[What to produce]: Transcribe the entries below with complete accuracy, excluding the pictures.
━━ Task material
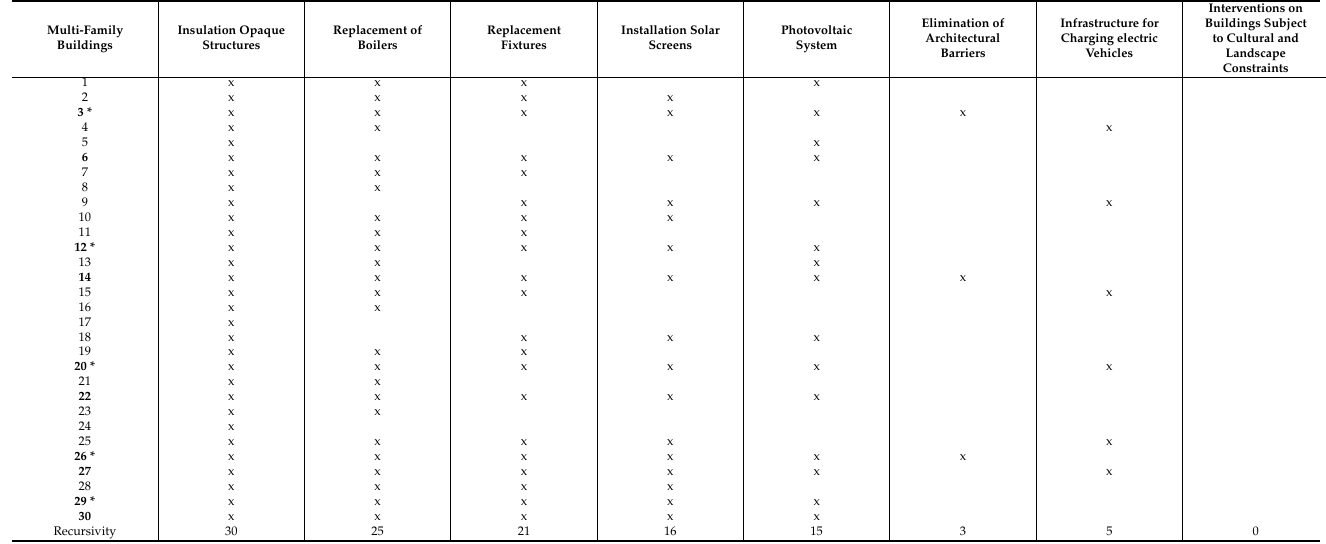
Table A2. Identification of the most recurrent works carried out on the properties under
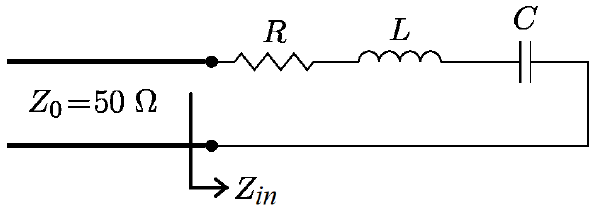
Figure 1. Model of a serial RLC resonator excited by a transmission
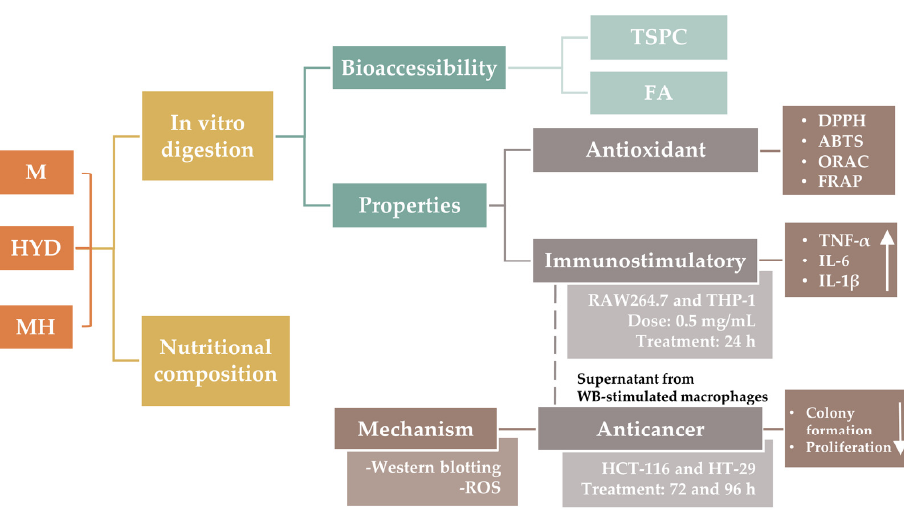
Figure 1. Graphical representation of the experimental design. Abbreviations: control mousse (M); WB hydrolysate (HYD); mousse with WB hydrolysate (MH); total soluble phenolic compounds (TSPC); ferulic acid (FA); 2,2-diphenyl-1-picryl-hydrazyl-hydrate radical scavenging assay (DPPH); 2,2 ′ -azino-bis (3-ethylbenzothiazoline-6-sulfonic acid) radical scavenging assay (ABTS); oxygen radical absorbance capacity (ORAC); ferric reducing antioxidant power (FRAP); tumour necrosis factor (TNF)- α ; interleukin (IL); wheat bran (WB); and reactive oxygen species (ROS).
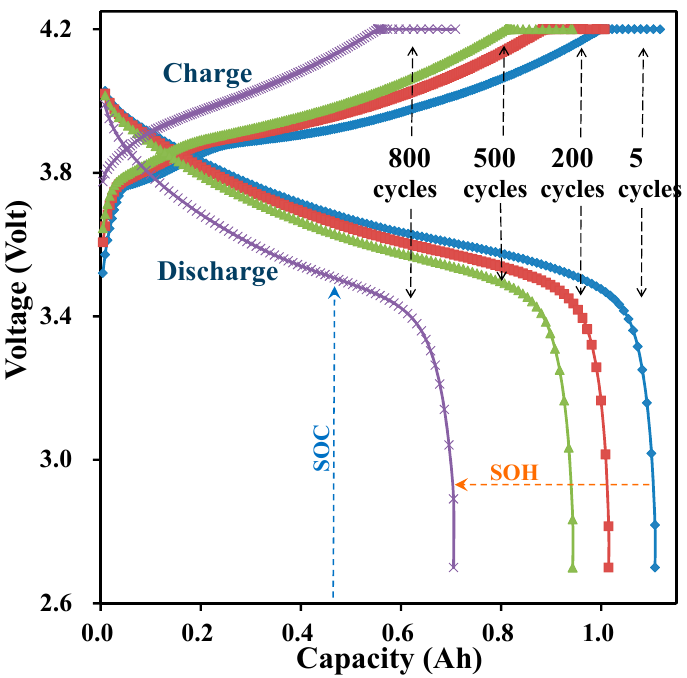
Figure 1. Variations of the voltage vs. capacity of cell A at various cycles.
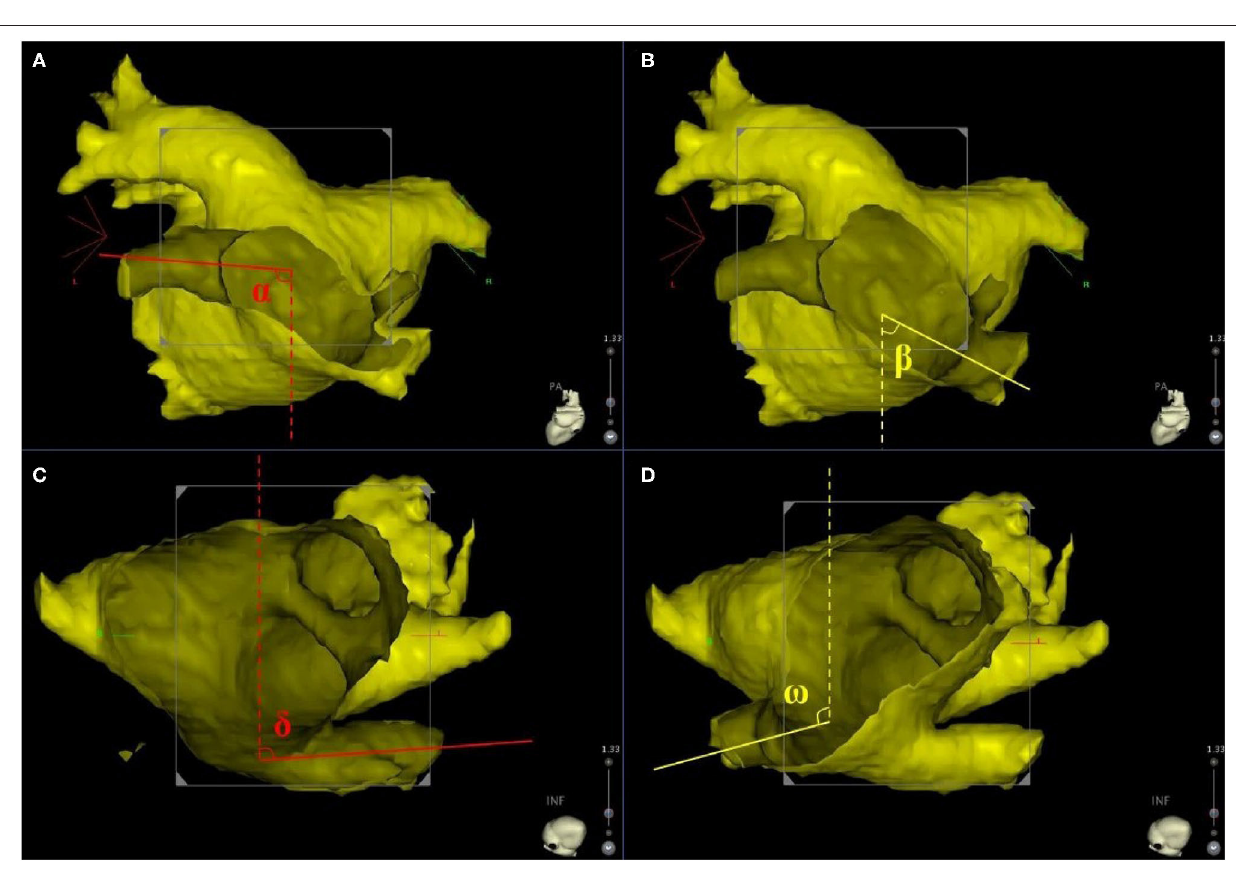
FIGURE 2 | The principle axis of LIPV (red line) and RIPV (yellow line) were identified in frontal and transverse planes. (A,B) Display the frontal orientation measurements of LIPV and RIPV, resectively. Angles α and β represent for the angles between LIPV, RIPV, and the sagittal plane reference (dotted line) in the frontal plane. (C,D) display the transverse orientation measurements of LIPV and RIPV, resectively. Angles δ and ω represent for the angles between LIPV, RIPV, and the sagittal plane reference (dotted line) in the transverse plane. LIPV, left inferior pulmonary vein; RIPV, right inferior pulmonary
━━━━
[Task response]:
Table A2. Identification of the most recurrent works carried out on the properties under
Figure 1. Model of a serial RLC resonator excited by a transmission
Figure 1. Graphical representation of the experimental design. Abbreviations: control mousse (M); WB hydrolysate (HYD); mousse with WB hydrolysate (MH); total soluble phenolic compounds (TSPC); ferulic acid (FA); 2,2-diphenyl-1-picryl-hydrazyl-hydrate radical scavenging assay (DPPH); 2,2 ′ -azino-bis (3-ethylbenzothiazoline-6-sulfonic acid) radical scavenging assay (ABTS); oxygen radical absorbance capacity (ORAC); ferric reducing antioxidant power (FRAP); tumour necrosis factor (TNF)- α ; interleukin (IL); wheat bran (WB); and reactive oxygen species (ROS).
Figure 1. Variations of the voltage vs. capacity of cell A at various cycles.
FIGURE 2 | The principle axis of LIPV (red line) and RIPV (yellow line) were identified in frontal and transverse planes. (A,B) Display the frontal orientation measurements of LIPV and RIPV, resectively. Angles α and β represent for the angles between LIPV, RIPV, and the sagittal plane reference (dotted line) in the frontal plane. (C,D) display the transverse orientation measurements of LIPV and RIPV, resectively. Angles δ and ω represent for the angles between LIPV, RIPV, and the sagittal plane reference (dotted line) in the transverse plane. LIPV, left inferior pulmonary vein; RIPV, right inferior pulmonary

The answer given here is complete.